# TASKS TO CARRY OUT
1/ Write out everything in the forum thread about game ideas from "I personally hope" down to "be way better!".
2/ In the forum thread about game ideas, what is one of the deer on the box art shown doing?

# PASSAGE PROVIDED
I really like your ideas.   I know what you mean when you say the game can get just a little boring.  Activities like those every day or so would be really fun!  We can only hope Nintendo lurks around these forums. I also really hope they bring back morning aerobics.  Though I agree they should make it a little earlier.


----------



## Superpenguin (Jul 29, 2012)

There were competitions like that in WW, if you waited too long, the other animal would catch the bug/fish and take something from you.


----------



## Himawari (Jul 29, 2012)

Thank you for the clarification, Superpenguin. I didn't play Wild World all that much (and that was a long time ago anyhow), so I forget some things about that game.

I got another idea: I think it was in Wild World, but this also may have been in other games, where, near Christmas time, there was a competition among villagers for whose house was decorated best. It was kind of annoying because everyone's houses looked the same, so winners were picked at random basically. And we couldn't participate because we can't decorate our houses with lights. I'd like to be able to buy different kinds of lights for our house and decorate it, as well as participate in the festival (and the villager's houses aren't all decorated the same).


----------



## Superpenguin (Jul 29, 2012)

oh I forgot about that, yes I am pretty sure that is WW, I would love to decorate our houses like that.


----------



## JabuJabule (Jul 30, 2012)

They did the bug and fish thing in Gamecube too. I think they sometimes even got it before you.


----------



## Prof Gallows (Jul 31, 2012)

Bright Nights!

Oh man I would love for that to come back.


----------



## Superpenguin (Jul 31, 2012)

Oh I loved the bright nights, it would be nice if it was a bit more festive though, but I want them to return no matter what.


----------



## broadwaythecat (Sep 2, 2012)

you can change the store hours and the type of town. (rich town, sleepless town, ect.)


----------



## The_ACguy (Sep 3, 2012)

Did anyone else see in the new video there is a villager in the alpaca's store! Maybe villagers will do more than just walk around now!


----------



## Juicebox (Sep 3, 2012)

The_ACguy said:


> Did anyone else see in the new video there is a villager in the alpaca's store! Maybe villagers will do more than just walk around now!


Well on the box art it is seen that one of the deer is eating an ice cream cone, and there is a hamster looking thing playing on the jungle gym. I think that the animals actions have been upgraded, or at least, hopefully.
I personally hope for more hide and go seek like games. I was thinking about maybe foot races or eating contests, because those wouldn't be very difficult to program.


----------



## K.K. Guitar (Sep 3, 2012)

I personally think that the hamster looks like a special character, like Gracie or pascal or tortimer, but Hamster villagers would be way better!

# INFORMATION GIVEN
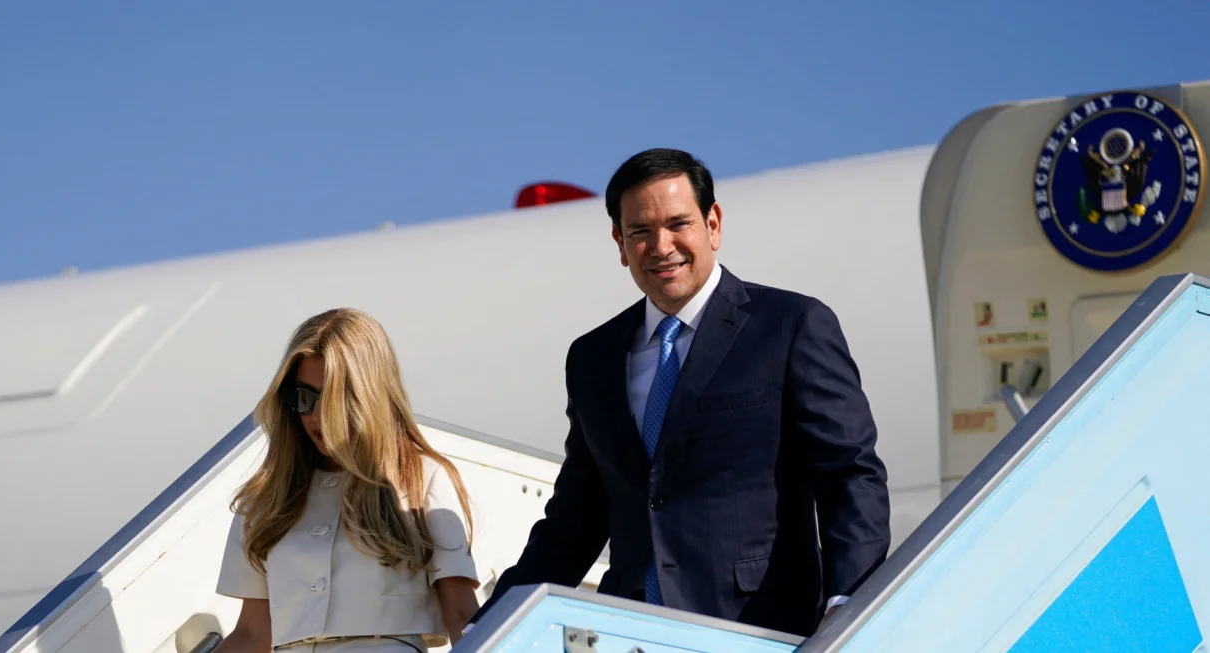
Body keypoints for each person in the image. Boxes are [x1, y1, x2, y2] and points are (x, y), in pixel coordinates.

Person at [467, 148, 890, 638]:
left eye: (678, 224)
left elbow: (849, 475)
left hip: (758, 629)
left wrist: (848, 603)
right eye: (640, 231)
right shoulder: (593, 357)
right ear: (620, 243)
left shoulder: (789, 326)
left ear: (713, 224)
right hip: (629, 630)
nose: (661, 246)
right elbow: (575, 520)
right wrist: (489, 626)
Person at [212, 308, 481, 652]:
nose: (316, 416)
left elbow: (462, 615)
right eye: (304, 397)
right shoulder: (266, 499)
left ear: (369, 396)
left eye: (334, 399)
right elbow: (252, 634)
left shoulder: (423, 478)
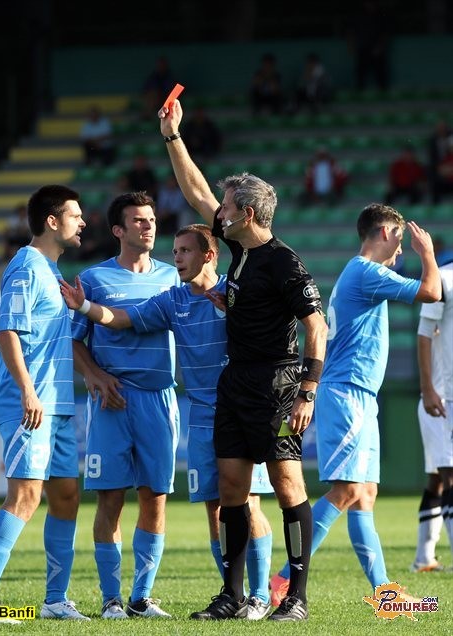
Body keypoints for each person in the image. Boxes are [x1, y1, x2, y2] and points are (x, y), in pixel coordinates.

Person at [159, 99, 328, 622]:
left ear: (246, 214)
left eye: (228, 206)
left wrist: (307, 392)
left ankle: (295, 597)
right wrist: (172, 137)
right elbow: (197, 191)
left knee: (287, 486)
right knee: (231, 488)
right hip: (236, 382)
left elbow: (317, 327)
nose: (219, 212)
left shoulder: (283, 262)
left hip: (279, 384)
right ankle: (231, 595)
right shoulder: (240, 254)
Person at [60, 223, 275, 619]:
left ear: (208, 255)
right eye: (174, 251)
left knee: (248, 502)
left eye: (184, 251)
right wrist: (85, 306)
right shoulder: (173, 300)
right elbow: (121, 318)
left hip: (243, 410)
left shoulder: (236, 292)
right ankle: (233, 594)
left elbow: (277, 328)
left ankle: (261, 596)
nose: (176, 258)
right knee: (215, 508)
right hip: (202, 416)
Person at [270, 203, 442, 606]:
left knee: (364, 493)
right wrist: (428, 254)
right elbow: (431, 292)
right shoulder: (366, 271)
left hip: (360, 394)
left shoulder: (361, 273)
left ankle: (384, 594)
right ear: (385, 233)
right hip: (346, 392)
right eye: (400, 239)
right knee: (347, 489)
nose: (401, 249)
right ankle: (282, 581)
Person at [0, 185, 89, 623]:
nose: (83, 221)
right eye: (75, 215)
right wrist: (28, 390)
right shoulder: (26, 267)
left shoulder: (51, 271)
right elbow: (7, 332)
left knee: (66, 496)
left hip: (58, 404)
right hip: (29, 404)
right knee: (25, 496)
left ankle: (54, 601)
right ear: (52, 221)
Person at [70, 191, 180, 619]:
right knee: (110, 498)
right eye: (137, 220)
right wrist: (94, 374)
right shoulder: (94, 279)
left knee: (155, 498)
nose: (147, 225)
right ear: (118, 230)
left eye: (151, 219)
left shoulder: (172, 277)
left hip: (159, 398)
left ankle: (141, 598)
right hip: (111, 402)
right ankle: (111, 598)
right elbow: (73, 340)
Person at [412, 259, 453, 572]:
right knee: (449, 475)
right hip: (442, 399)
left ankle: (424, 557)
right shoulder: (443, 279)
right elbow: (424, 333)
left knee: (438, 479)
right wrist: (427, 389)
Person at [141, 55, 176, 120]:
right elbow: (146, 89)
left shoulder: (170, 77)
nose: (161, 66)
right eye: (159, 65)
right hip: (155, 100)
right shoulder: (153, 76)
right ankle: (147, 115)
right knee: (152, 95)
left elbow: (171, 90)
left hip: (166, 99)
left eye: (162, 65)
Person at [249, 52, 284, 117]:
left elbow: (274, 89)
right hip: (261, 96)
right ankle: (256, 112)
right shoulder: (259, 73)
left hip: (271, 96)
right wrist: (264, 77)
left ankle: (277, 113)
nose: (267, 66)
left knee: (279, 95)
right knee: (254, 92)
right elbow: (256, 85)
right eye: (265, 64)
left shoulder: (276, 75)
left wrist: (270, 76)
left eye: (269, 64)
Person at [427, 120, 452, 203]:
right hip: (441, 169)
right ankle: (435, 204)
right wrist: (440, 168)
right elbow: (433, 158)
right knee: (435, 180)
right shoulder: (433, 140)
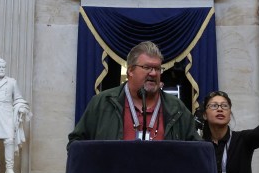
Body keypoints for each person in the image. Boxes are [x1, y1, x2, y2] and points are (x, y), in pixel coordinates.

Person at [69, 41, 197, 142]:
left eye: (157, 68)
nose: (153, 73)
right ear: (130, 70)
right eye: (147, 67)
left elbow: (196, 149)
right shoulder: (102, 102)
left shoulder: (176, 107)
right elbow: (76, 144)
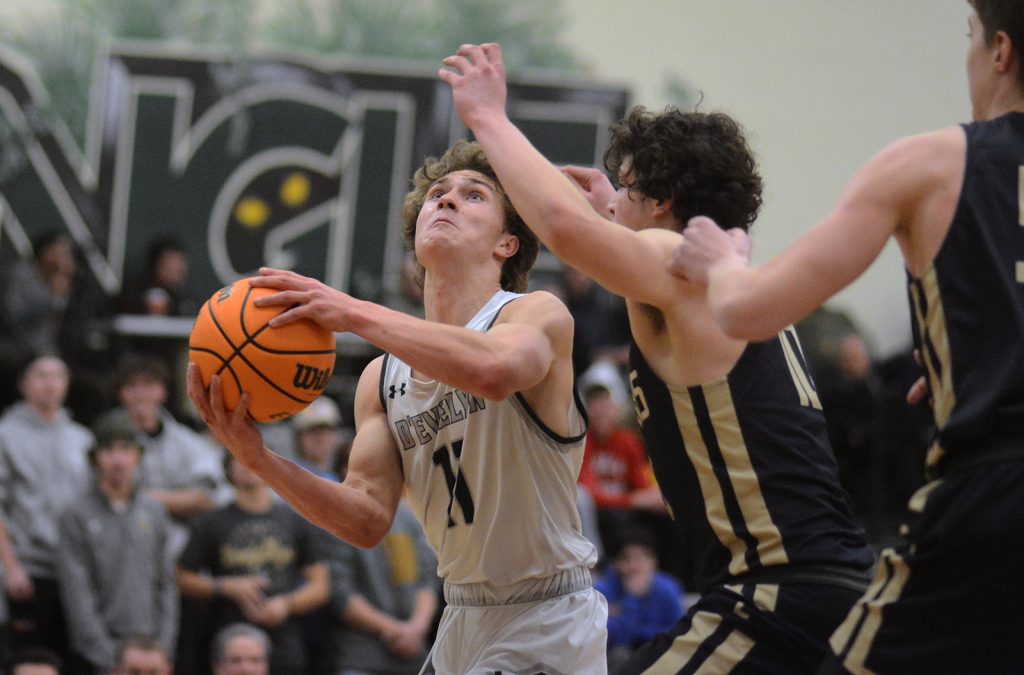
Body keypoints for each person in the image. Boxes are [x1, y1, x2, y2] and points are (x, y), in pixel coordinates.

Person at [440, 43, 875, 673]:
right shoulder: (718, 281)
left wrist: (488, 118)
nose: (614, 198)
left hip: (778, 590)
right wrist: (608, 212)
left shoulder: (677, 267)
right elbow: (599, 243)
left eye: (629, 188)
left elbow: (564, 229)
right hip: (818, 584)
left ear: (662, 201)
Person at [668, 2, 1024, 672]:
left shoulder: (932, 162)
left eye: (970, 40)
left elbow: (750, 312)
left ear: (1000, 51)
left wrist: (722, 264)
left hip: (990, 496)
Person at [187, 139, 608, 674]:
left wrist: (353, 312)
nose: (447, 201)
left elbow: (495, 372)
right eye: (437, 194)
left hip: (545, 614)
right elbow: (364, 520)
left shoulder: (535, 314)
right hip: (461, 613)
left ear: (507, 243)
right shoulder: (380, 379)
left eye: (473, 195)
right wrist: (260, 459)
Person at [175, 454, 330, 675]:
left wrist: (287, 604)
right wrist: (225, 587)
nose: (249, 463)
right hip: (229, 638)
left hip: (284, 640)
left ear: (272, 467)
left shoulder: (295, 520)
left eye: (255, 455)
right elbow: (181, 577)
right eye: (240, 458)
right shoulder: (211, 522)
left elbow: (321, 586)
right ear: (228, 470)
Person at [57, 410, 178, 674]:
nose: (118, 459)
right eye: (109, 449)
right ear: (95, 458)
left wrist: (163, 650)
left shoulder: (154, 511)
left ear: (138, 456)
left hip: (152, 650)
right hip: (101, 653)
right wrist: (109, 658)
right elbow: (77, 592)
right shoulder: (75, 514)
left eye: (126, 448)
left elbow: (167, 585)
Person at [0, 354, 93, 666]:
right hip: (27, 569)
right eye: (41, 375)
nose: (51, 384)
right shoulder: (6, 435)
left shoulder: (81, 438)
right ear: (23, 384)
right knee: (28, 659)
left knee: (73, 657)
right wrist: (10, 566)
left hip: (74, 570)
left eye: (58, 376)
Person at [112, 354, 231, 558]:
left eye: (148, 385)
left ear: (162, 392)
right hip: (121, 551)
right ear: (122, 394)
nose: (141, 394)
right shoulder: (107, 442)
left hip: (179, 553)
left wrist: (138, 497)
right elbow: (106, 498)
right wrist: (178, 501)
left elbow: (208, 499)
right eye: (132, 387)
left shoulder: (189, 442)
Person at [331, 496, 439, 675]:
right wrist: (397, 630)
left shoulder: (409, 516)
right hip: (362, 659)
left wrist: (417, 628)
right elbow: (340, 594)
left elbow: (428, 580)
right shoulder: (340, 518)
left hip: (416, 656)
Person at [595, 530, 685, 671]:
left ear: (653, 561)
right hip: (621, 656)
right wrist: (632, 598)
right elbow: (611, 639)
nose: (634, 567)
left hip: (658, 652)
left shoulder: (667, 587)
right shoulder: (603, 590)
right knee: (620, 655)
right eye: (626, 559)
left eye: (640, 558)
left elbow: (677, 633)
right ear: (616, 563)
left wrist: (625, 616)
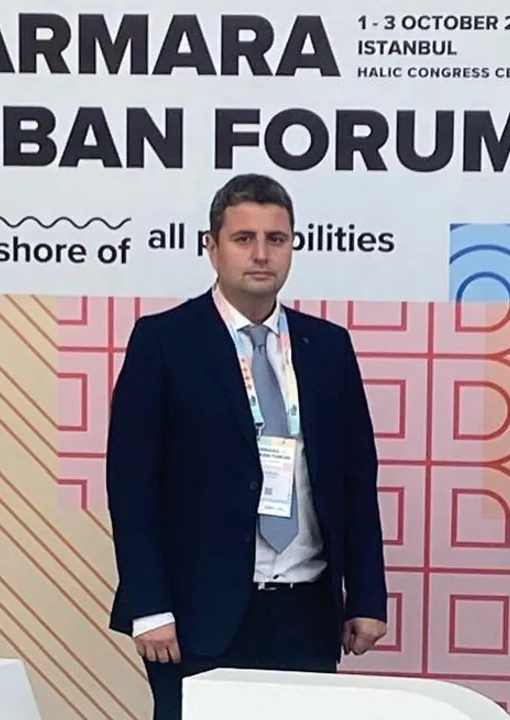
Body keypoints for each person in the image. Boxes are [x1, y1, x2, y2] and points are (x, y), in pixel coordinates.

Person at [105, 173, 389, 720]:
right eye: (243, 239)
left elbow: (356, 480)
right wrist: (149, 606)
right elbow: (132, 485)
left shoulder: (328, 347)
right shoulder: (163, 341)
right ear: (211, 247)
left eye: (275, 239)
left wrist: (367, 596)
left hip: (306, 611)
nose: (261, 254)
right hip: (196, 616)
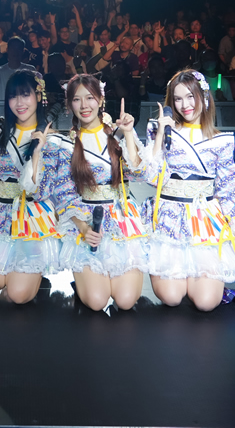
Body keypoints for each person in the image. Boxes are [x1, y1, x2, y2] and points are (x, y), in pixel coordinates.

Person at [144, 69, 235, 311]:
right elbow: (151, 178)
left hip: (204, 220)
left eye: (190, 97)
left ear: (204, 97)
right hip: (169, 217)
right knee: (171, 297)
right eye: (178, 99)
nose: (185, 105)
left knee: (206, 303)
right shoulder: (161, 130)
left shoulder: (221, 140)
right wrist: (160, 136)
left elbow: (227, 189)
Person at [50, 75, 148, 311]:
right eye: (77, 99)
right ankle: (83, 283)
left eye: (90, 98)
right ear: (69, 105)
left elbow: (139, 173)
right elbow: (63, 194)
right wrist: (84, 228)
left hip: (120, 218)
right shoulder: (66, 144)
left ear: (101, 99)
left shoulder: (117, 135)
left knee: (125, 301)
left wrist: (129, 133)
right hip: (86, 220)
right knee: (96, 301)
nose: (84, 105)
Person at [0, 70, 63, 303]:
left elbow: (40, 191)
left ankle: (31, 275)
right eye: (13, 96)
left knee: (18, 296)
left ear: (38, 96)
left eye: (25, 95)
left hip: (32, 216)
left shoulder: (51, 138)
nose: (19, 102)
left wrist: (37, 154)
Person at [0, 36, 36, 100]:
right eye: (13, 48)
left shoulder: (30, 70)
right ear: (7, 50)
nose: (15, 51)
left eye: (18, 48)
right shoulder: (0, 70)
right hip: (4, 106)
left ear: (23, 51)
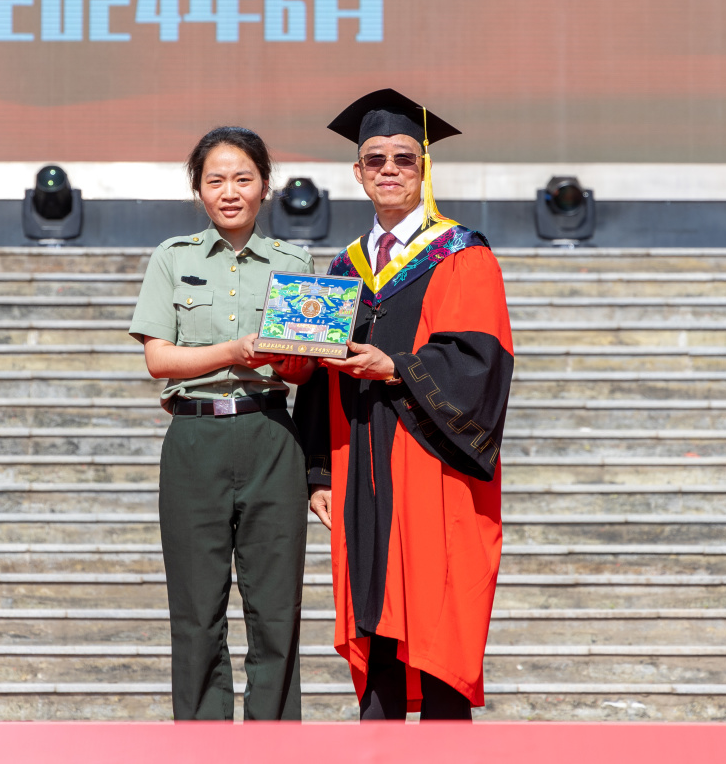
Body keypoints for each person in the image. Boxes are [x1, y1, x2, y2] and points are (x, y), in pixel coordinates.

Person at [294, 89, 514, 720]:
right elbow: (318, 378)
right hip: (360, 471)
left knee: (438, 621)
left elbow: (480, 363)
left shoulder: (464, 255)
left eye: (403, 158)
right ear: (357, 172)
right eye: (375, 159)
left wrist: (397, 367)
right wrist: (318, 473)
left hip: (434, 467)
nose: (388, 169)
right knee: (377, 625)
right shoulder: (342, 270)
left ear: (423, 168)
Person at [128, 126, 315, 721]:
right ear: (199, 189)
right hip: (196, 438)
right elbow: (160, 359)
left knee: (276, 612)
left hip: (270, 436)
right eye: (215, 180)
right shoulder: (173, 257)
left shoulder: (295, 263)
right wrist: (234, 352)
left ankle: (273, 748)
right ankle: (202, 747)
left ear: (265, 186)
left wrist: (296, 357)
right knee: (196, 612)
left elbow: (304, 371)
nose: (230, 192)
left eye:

# SOLUTIONS TO THE PROBLEMS
1/
I personally hope for more hide and go seek like games. I was thinking about maybe foot races or eating contests, because those wouldn't be very difficult to program.


----------



## K.K. Guitar (Sep 3, 2012)

I personally think that the hamster looks like a special character, like Gracie or pascal or tortimer, but Hamster villagers would be way better!

2/ Eating an ice cream cone.